Note: Existing secrets are not migrated when you enable external storage. Recreate secrets after changing the secrets manager.
HashiCorp Vault
Enterprise feature: Contact sales@archestra.ai for licensing information.
To enable Vault, set ARCHESTRA_SECRETS_MANAGER to VAULT and configure the address and authentication method.

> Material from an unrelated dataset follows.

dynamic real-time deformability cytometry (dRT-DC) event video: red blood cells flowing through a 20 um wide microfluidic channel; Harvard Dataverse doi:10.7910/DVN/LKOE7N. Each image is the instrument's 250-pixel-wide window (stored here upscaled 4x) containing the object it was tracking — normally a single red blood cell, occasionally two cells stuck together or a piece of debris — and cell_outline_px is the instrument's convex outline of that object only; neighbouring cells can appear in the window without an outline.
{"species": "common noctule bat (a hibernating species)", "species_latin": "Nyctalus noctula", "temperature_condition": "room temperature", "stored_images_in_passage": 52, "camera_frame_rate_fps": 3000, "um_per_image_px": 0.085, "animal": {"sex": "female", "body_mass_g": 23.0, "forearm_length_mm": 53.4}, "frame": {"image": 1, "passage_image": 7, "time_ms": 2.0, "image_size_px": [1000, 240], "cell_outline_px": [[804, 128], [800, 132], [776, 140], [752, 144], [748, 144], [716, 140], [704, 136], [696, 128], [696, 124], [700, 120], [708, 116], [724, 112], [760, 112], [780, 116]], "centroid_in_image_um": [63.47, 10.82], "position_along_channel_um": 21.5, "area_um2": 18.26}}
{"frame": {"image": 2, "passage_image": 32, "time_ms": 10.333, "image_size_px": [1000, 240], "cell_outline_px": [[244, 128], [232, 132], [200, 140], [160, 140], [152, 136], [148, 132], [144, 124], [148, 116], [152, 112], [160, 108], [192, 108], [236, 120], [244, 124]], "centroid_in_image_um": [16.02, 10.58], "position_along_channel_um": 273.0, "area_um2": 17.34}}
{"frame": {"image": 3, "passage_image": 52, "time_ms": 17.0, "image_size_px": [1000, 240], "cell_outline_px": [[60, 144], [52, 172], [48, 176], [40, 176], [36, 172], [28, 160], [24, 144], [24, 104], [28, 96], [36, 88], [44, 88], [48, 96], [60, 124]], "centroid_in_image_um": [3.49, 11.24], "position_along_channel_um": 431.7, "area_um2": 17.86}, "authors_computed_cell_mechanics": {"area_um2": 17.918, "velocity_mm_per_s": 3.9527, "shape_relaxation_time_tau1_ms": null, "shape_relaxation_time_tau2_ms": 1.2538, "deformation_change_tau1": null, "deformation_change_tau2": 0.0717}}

See the documentation below for supported authentication methods and configuration instructions.
| Variable | Value |
|---|---|
ARCHESTRA_SECRETS_MANAGER | VAULT |
ARCHESTRA_HASHICORP_VAULT_ADDR | Your Vault server address |
ARCHESTRA_HASHICORP_VAULT_AUTH_METHOD | TOKEN, K8S, or AWS |
ARCHESTRA_ENTERPRISE_LICENSE_ACTIVATED | Your license value |
Token Authentication
| Variable | Required | Description |
|---|---|---|
ARCHESTRA_HASHICORP_VAULT_TOKEN | Yes | Vault authentication token |
Kubernetes Authentication
| Variable | Required | Description |
|---|---|---|
ARCHESTRA_HASHICORP_VAULT_K8S_ROLE | Yes | Vault role bound to the Kubernetes service account |
ARCHESTRA_HASHICORP_VAULT_K8S_TOKEN_PATH | No | Path to SA token (default: /var/run/secrets/kubernetes.io/serviceaccount/token) |
ARCHESTRA_HASHICORP_VAULT_K8S_MOUNT_POINT | No | Vault K8S auth mount point (default: kubernetes) |
The K8S auth method requires a Vault role configured with a bound service account. The role must have permissions to read and write secrets under secret/data/archestra/*.
AWS IAM Authentication
| Variable | Required | Description |
|---|---|---|
ARCHESTRA_HASHICORP_VAULT_AWS_ROLE | Yes | Vault role bound to the AWS IAM principal |
ARCHESTRA_HASHICORP_VAULT_AWS_MOUNT_POINT | No | Vault AWS auth mount point (default: aws) |
ARCHESTRA_HASHICORP_VAULT_AWS_REGION | No | AWS region for STS signing (default: us-east-1) |
ARCHESTRA_HASHICORP_VAULT_AWS_STS_ENDPOINT | No | STS endpoint URL (default: https://sts.amazonaws.com) |
ARCHESTRA_HASHICORP_VAULT_AWS_IAM_SERVER_ID | No | Value for X-Vault-AWS-IAM-Server-ID header (additional security) |
Note: If
ARCHESTRA_SECRETS_MANAGERis set toVAULTbut the required environment variables are missing, the system falls back to database storage.
Secret Storage Paths
Secrets are stored using the KV secrets engine v2:
- Data path:
secret/data/archestra/{secretName}
Database Storage
Secrets are stored in the database by default.
To explicitly configure database storage, set ARCHESTRA_SECRETS_MANAGER to DB.